Introduction: Perfect Citrus Segments (Using Science!)

About: I'm a professional chef and have worked with chefs from dive bars to three Michelin starred restaurants. I like to push the boundaries of food.

Awhile back, working prep at the first restaurant I ever worked at, my boss pulled me over and taught me how to make orange supremes for a couple of our salads. Orange supremes are those little orange slices that you see that have been removed from their surrounding membrane. Think canned oranges, but fresh. The membrane and pith have a bitter taste and, by removing them, it makes the fruit taste sweeter and have a better texture and appearance. We got to talking about how no one was really selling orange supremes in bulk and it would be useful and lucrative to develop a method for making supremes in volume to free up an employee. Here is my method for making orange supremes with minimal effort that enables bulk preparation and/or perfect quality.

Step 1: Gather Your Ingredients

The ingredients list here is super short and simple. Here's what you'll need.

Pectinase (Pectic Enzymes)

The citrus fruit of your choosing

A bowl of water

---The following are optional for a quicker method.---

An immersion circulator

Plastic bags (Ziploc or vacuum bags recommended)

A container of water

Step 2: Prepare Your Pectinase Bath

This is ultra simple. All you're doing in this step is adding pectinase to your bowl of water. Pectinase, being an enzyme, will work faster in higher concentrations and at higher temperatures up to a certain point, which I will revisit shortly. That being said, you don't need a lot. Using the bottle of pectinase and bowl of water pictured above, I only used a few drops of pectinase. You can also find pectic enzymes in a powdered form that will work. However, the most efficient pectinase I've found is Pectinex sold by Modernist Pantry.

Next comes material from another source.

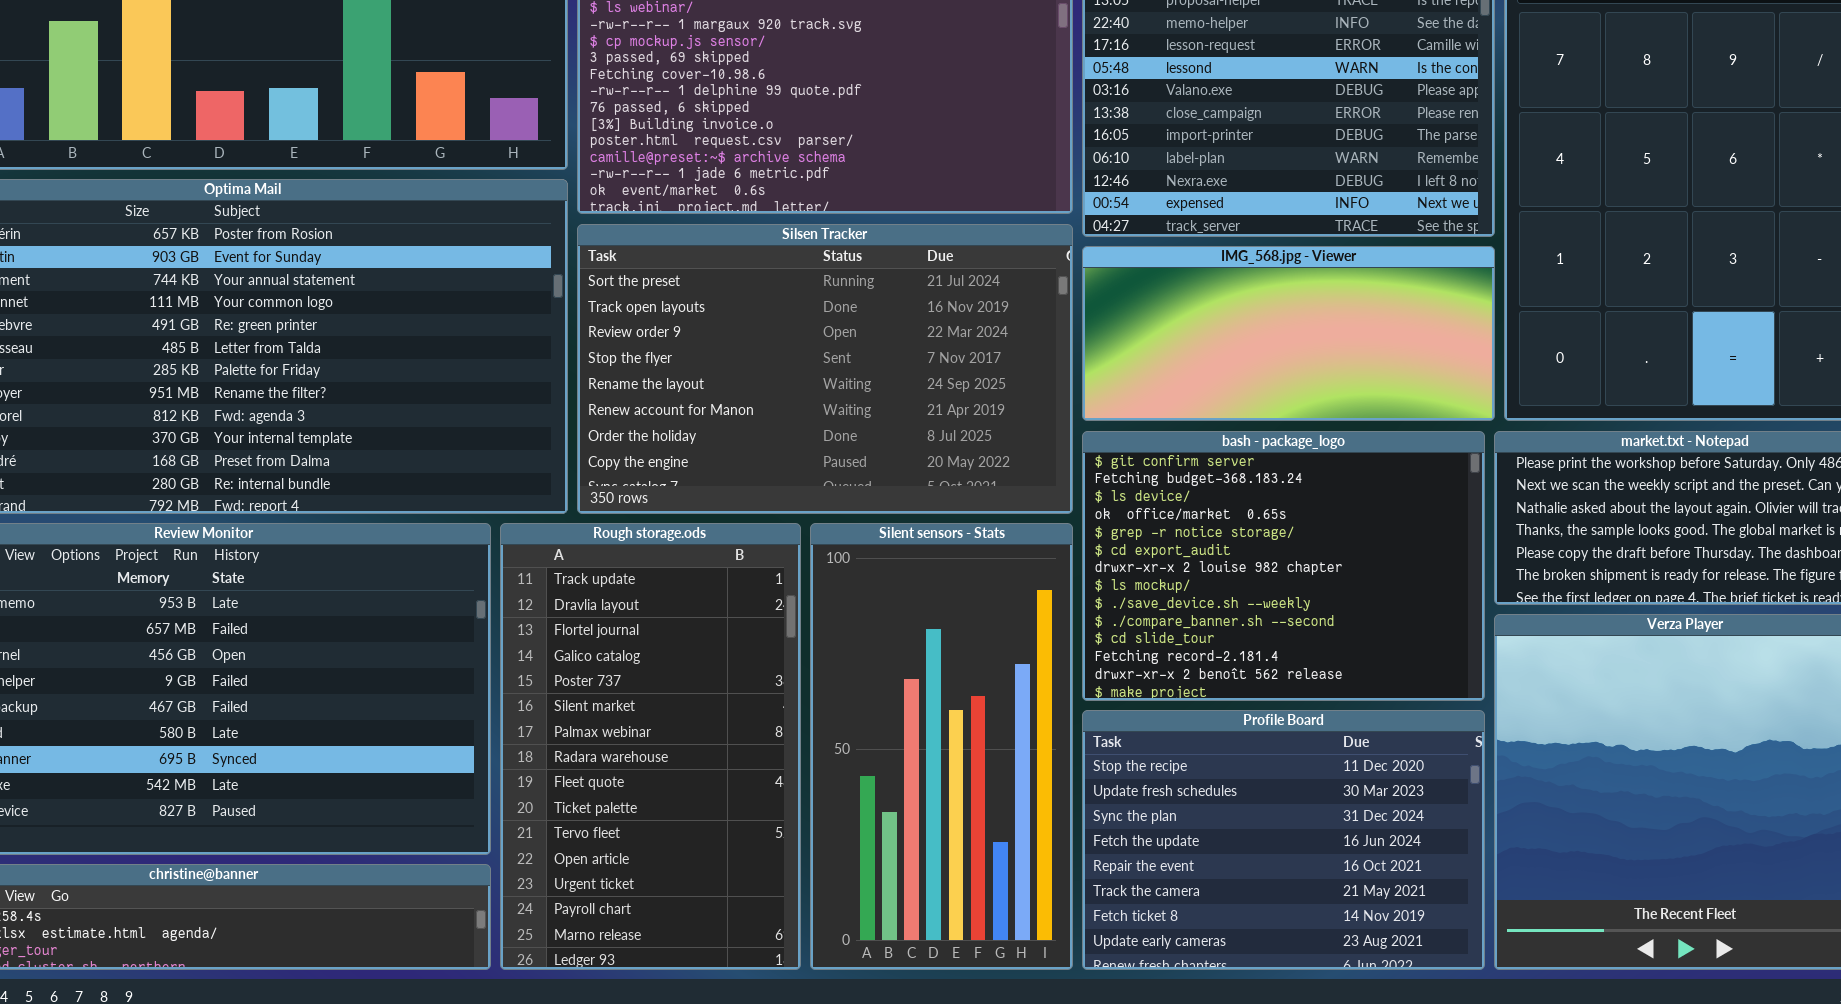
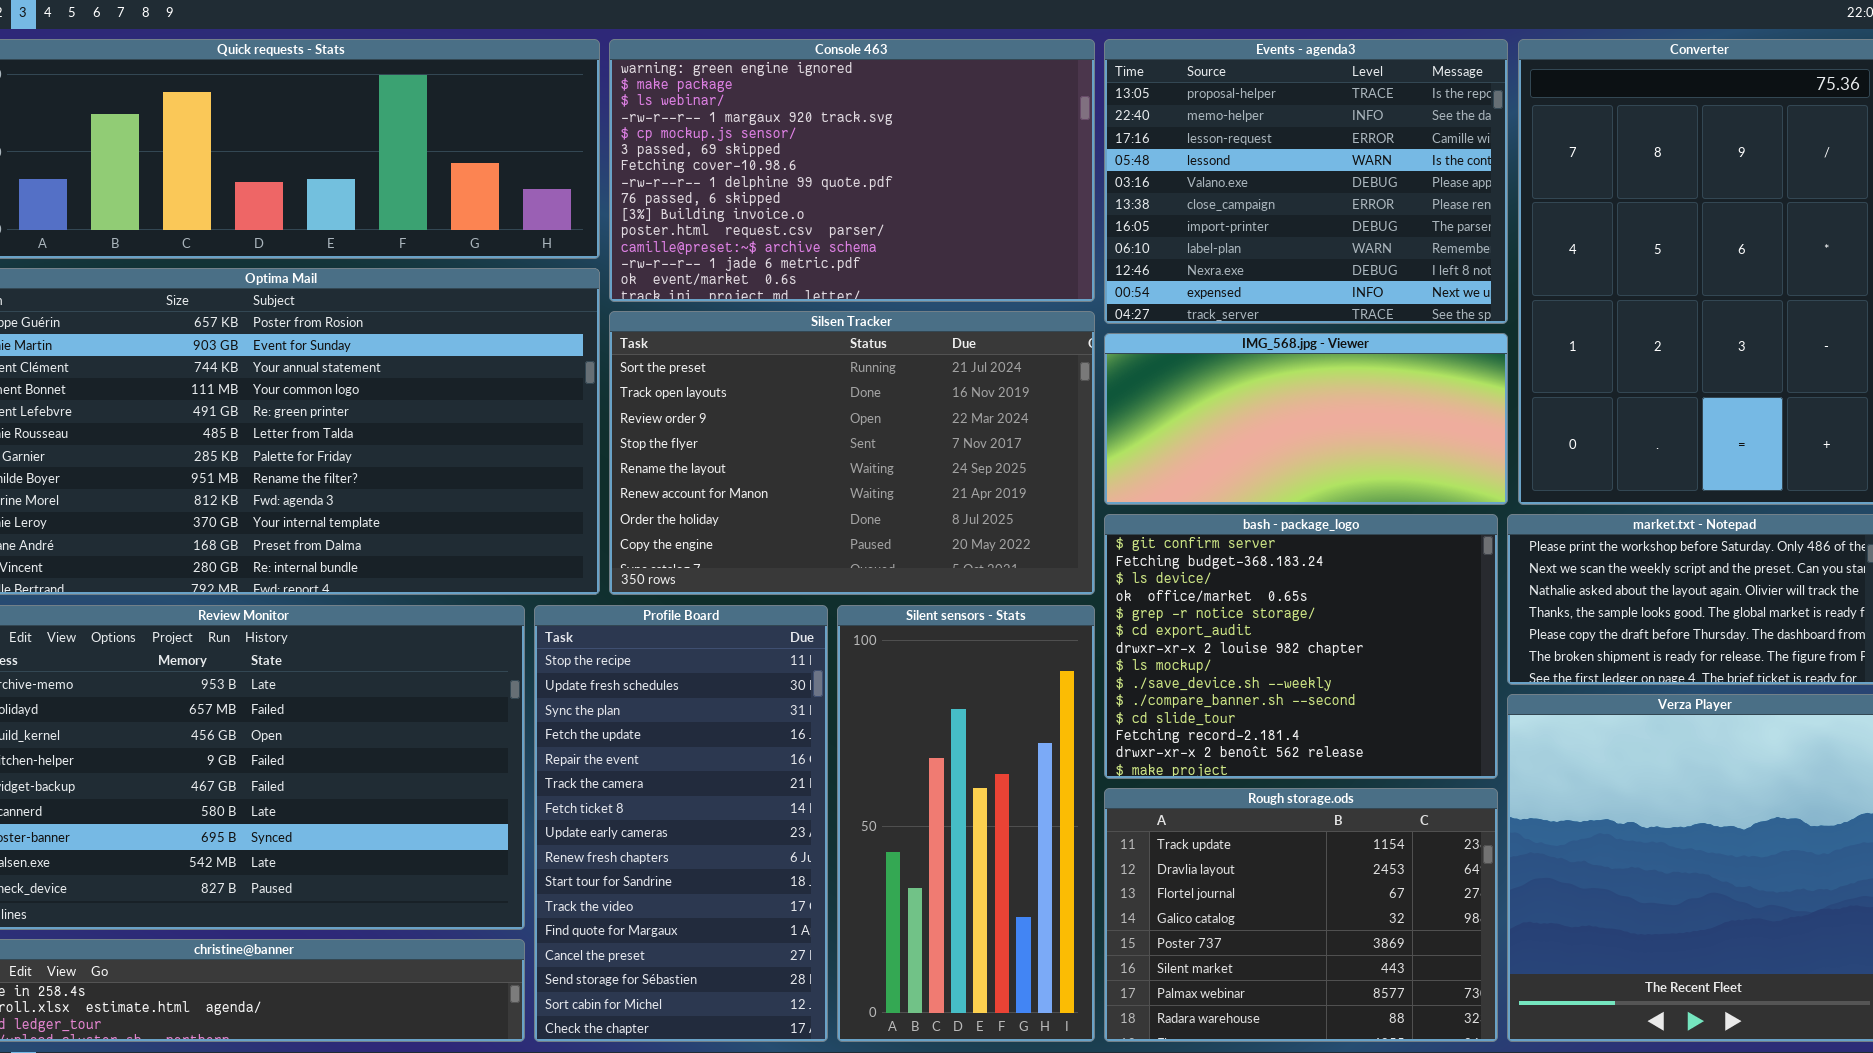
Rough storage.ods: [500,523,801,970] -> [1104,788,1498,1042], moved, resized
Profile Board: [1082,710,1485,970] -> [534,605,828,1042], moved, resized

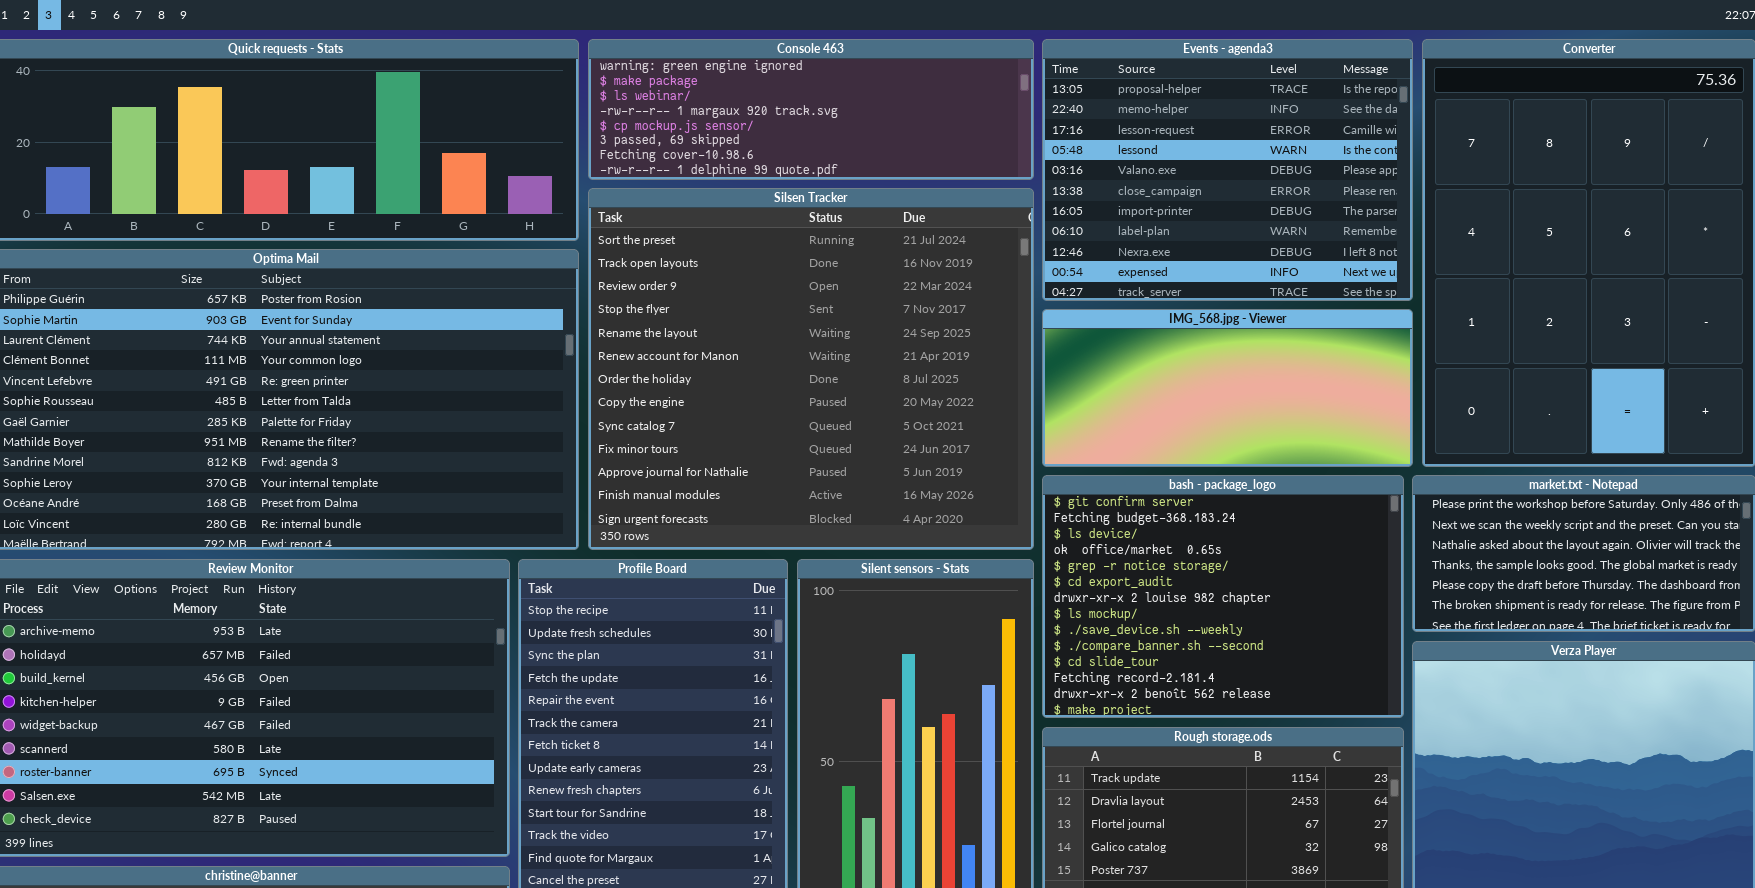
Console 463: [609,39,1095,302] -> [588,39,1034,180], resized
Silsen Tracker: [609,311,1095,595] -> [588,188,1034,550], resized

What is pectinase/are pectic enzymes? Pectinase is an enzyme that breaks down pectin. Pectin is found in the walls of plant cells and helps to bind them together. Break down the pectin and you break the bonds holding together cell walls. This is the process that is going to remove the pith and membrane from your citrus segments.

Step 3: Peel Your Citrus

Next step is almost as easy as the previous one. All you're doing here is peeling your chosen citrus fruit and then breaking it apart into its individual segments.

Step 4: Put Segments in the Bath and Wait

The next preparatory step here is just as easy as the ones before it. Just put the citrus segments you've got into the pectinase bath you've made and wait. Temperature and pectinase concentration are going to be your big variables in how long this is going to take. You can throw this bowl in the fridge and it will take a day or so. You can leave it at room temp on the counter and it will take a few hours. If you have an immersion circulator, you can put the citrus segments and pectinase bath in a bag and put it in a water bath at about 125 degrees Fahrenheit and this process can take as little as a half hour. Keep an eye on this though. If left in the pectinase for too long, plant matter can turn to mush.

Step 5: Rinse and Enjoy

Last step here is to simply rinse these off. You're going to want to remove all of the pectinase from these to stop breaking down pectin in the remaining fruit segments so they don't turn to mush. You can store these in fresh water for up to about a week. If you store them in a simple syrup, they'll keep for slightly longer than just using fresh water and end up sweeter.

Side note: pectinase can be used to deteriorate pretty much any plant matter. It's not uncommon to see it used in juicing, winemaking, and juice clarification.